Tuesday, March 12, 2013
Today's Spark Coach lesson was about moderation. That is a concept that I agree with, in theory, but have difficulty practicing. The areas in my like that would benefit from moderation, as opposed to all-or-nothing, are:
TV (Sadly, more all, than nothing)
Probably just about everything.
I think it comes down to being a perfectionist. Now, my friends would snort milk out of their noses if they heard me implying that I'm a perfectionist, but hear me out. When I do something, I want to do it all of the way. I want it to be perfect. I don't want to clean out my closet unless I can vacuum, dust, donate unneeded items and organize everything remaining. I don't want to clean the kitchen unless all of the dishes, appliances, and nooks and crannies are going to be cleaned, inside and out. Work is the same way. I procrastinate on grading because I know that grading 5 essays will be frustrating and won't even make a dent in my pile. Ergo, to outsiders, I'm a lazy slob, but I know myself to be a frustrated perfectionist. I've just shut down and given up on a number of areas because the perfection that I long for is beyond my grasp for too many reasons to count.

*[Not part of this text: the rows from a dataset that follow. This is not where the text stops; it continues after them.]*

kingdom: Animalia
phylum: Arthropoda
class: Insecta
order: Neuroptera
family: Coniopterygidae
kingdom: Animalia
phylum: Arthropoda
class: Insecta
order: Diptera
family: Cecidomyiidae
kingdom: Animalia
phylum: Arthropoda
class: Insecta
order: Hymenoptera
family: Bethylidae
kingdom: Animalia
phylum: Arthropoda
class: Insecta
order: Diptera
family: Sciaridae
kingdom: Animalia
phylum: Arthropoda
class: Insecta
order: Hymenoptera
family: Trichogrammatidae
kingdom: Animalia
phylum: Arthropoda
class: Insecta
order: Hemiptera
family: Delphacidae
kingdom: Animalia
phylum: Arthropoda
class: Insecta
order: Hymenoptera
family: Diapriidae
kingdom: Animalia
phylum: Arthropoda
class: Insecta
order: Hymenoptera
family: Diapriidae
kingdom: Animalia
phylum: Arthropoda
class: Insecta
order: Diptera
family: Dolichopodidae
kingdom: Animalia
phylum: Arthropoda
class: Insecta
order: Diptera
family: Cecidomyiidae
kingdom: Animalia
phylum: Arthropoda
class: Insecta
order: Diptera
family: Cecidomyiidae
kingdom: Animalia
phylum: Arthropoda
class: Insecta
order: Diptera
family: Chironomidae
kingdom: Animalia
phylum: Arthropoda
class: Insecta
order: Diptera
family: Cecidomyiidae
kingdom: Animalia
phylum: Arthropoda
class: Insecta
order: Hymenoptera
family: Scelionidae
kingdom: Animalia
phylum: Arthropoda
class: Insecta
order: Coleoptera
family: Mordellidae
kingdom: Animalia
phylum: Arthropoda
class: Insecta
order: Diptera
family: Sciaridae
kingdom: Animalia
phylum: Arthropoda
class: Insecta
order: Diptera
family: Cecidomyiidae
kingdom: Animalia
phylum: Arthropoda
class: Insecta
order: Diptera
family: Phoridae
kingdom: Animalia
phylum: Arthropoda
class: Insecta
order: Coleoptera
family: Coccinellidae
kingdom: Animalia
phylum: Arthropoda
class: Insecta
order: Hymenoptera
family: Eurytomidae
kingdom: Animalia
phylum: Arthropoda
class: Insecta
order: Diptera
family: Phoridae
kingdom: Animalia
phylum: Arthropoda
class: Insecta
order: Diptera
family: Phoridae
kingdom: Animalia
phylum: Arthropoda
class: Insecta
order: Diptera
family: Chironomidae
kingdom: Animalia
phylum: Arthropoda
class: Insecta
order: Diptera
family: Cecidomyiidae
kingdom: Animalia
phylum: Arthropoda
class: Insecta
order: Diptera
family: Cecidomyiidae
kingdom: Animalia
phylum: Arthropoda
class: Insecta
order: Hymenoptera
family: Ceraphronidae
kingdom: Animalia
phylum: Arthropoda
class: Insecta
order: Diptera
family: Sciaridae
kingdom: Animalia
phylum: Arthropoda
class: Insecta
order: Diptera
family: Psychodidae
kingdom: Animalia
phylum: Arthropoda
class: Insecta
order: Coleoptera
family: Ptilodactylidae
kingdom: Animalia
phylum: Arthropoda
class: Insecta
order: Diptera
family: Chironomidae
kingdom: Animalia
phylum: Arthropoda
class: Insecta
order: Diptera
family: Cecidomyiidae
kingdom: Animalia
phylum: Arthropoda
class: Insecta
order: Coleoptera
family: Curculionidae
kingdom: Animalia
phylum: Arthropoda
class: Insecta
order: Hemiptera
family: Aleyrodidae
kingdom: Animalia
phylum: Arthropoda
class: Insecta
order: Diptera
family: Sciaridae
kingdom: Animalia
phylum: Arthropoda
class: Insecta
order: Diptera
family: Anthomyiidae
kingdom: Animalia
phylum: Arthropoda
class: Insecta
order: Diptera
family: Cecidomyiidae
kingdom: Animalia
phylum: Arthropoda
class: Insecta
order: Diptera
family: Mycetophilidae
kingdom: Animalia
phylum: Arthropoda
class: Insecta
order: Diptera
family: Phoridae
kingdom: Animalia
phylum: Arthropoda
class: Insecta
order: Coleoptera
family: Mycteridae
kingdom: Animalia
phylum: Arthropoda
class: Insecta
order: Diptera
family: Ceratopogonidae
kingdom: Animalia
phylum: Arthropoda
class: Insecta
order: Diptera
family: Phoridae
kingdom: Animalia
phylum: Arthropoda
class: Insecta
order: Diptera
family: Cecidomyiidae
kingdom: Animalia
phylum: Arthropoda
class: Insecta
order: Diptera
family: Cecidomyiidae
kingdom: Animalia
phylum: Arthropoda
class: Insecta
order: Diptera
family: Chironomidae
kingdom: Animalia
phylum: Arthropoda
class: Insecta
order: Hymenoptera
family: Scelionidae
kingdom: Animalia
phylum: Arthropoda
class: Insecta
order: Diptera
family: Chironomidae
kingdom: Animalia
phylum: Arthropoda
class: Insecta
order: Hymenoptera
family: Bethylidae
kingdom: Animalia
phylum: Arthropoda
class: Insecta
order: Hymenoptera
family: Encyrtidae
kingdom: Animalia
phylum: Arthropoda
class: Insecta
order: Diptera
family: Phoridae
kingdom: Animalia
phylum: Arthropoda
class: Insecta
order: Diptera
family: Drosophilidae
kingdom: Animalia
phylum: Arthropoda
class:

Dieting is the same way. Contrary to today's lesson, some foods actually are bad for me. I.e., they make me ill. It is difficult to give up a major food group (dairy) and practice moderation every where else. If I can't have cheese, my mind rebels at also avoiding sugar.
However, I guess that I have to play the hand that I've been dealt. Thirty some-odd years of experience tells me that justifying the reasons for a situation does not solve the problem. So, okay, I'm a frustrated perfectionist, now what?
Now I need to work on being able to start over at any moment. Now I need to focus on SMART goals (specific, measurable, achievable, realistic, timely). Rather that visualizing myself 60 lbs lighter, I will visualize myself 5 lbs lighter (able to fit in my work pants better). Rather than trying to clean the entire kitchen, I will put away the food and wash the dishes. Rather than focusing on the chocolate that I ate earlier and seeing this as a lost day, I will focus on making better choices for the remains of the day.
Now to practice what a preach? Practice what I blog?